Might as well go down with guns-a-blazin’ if you’re gonna go down (which you eventually will as a GM).
Burke said they had Percy higher on their list than Biggs, took Biggs first cause knew other teams wanted Biggs, got both.
— Justin (@jtbourne) November 13, 2012
I guess he tells this story often, but anyone who knows fantasy sports knows this move. “Well, I really want that guy, but don’t think others do, let’s take a risk and pick the guy we don’t like as much, hope the guy we like is still there later.” What’s fun to think about with that move is that sometimes teams try this and their guy gets taken, so they leave the draft hating their new prospects. Oh, happy day!
Leafs have a “do not draft” list for guys with bad attitudes. Will just trade pick if guy is clearly best available player when they’re up.
— Justin (@jtbourne) November 13, 2012
The Leafs truly do value character, and I’m of the mind that their GM has a lot of it too:
Burke talks about being a GM & all the good you can do in the community if you take the position seriously. “I think I was born to do this.”
— Justin (@jtbourne) November 13, 2012




I understand what Burke was doing, and I understand that he didn’t think the Leafs would be a lottery team, but there’s no “may” about the Kessel trade. It’s bad.
Thing about trading prospects – almost impossible to assess what would have been. Would Seguin have developed the same way in TO? Do we really know what Dougie Hamilton would have done there too? Look at how some of their other prospects have panned out and going with the proven talent might have been a plan.

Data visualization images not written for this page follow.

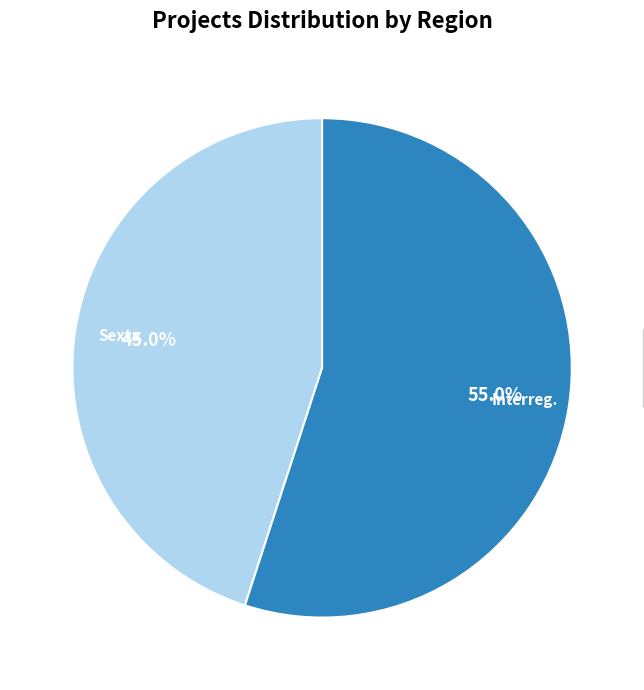

Is there a majority slice in this chart?

Yes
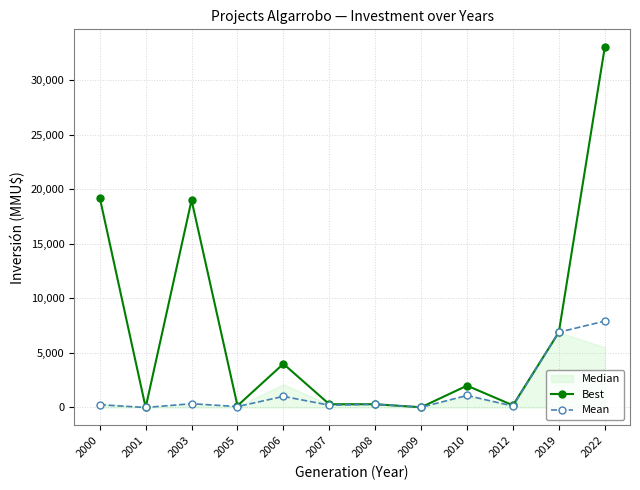

Which series has the largest range (max minus min)?

Best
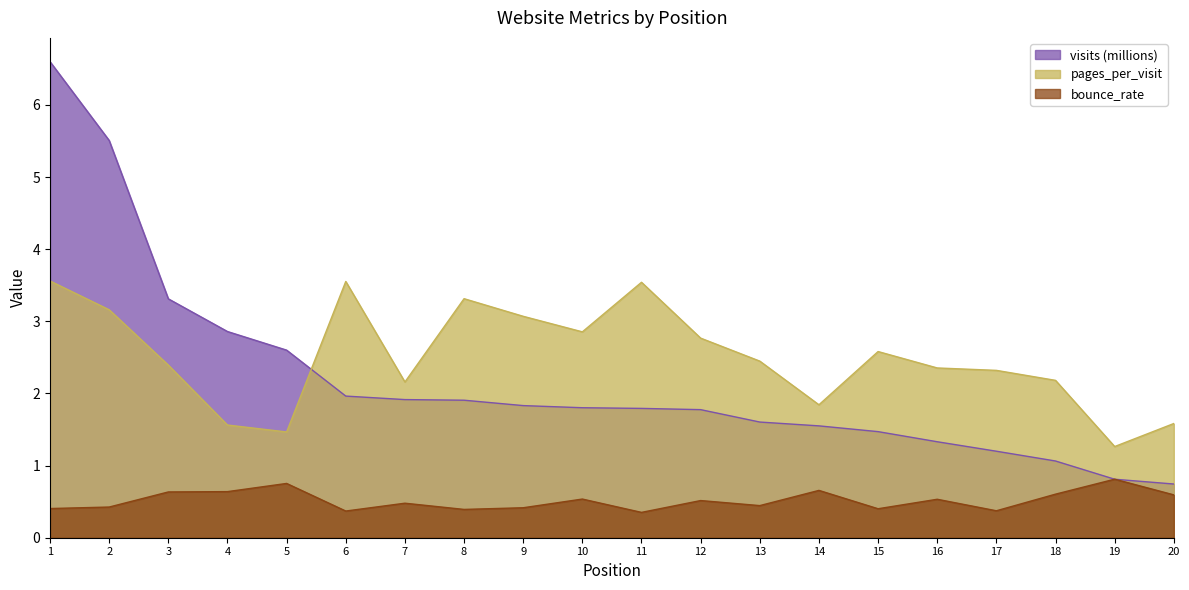

What is the difference between the maximum and minimum values in the pages_per_visit series?

2.3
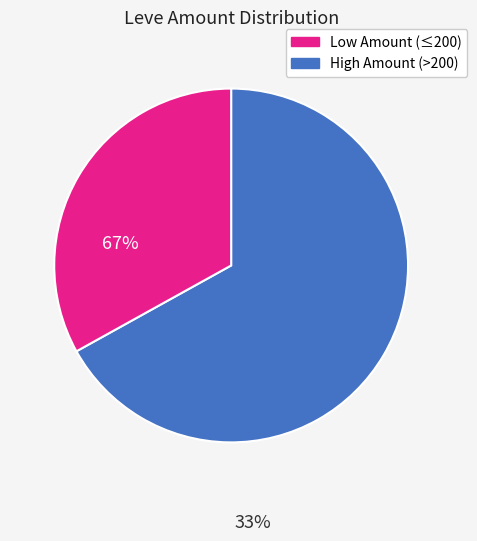

Does any single category account for the majority?

Yes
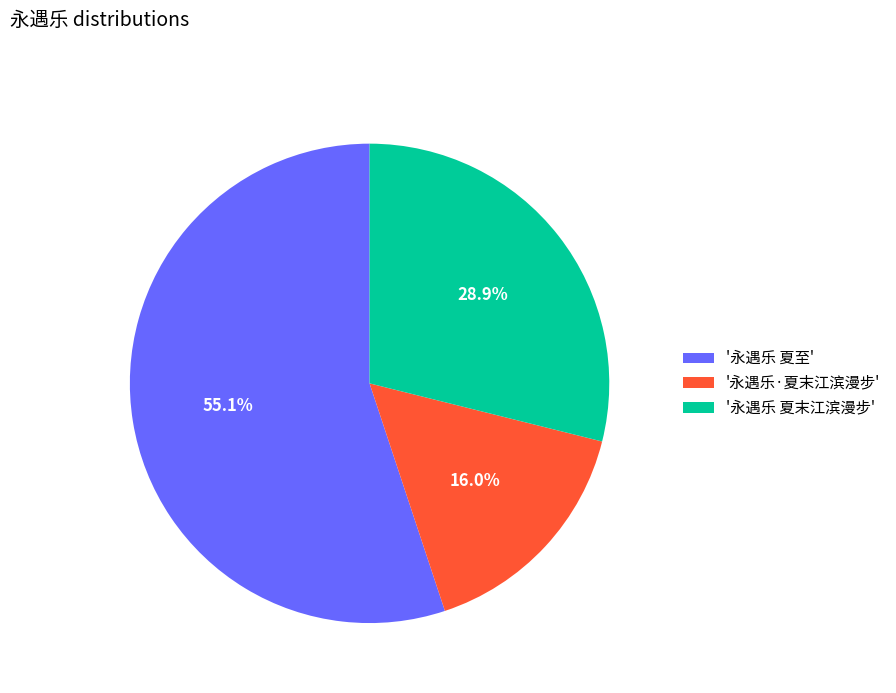

To the nearest percent, what is the difference between the largest and smallest slice percentages?

39%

Kessel trade wasn’t and still isn’t that bad. Chances are Hamilton will turn into a very good defender and Boston will win the trade, but as it stands now the Leafs got one of the best goal scorer in the league who still has a decade of hockey left in him for draft picks.
ROFL I Iove Leafs fans.
Soccer kits typically have the team crest on their jerseys, not necessarily huge logos. I don’t mind the sponsors on their jerseys, they are typically very tastefully done. Sometimes they become apart of the jersey like when Celtic had Carling and Liverpool with Carlsberg. It’s weird now seeing their jerseys without them. If they can design NHL jerseys as gracefully as soccer ones, I wouldn’t mind as much.
As someone that likes soccer, but only watches it when it’s on at the bar (usually on mute), I find that I often can’t tell which team is which because the Jersey says “Arab Emerites Air”. That’s very lame.
“Apparently going off that master list is a major offense. Scouts spend their entire year trying to be right on two days, so making a “gut decision” on the day-of and veering off course means you don’t value your scouts opinion, and people have to be replaced.”
“Burke said they had Percy higher on their list than Biggs, took Biggs first cause knew other teams wanted Biggs, got both.”
Hmmmmmmmmmm………
“Won’t have ads on their jerseys”
Yeah. Right.
If the NHL opens that door, the tail doesn’t waive the dog. Think he should give his head a shake and remind himself who his employer is.
Yep, once one team does it, every team will because of, you know, money.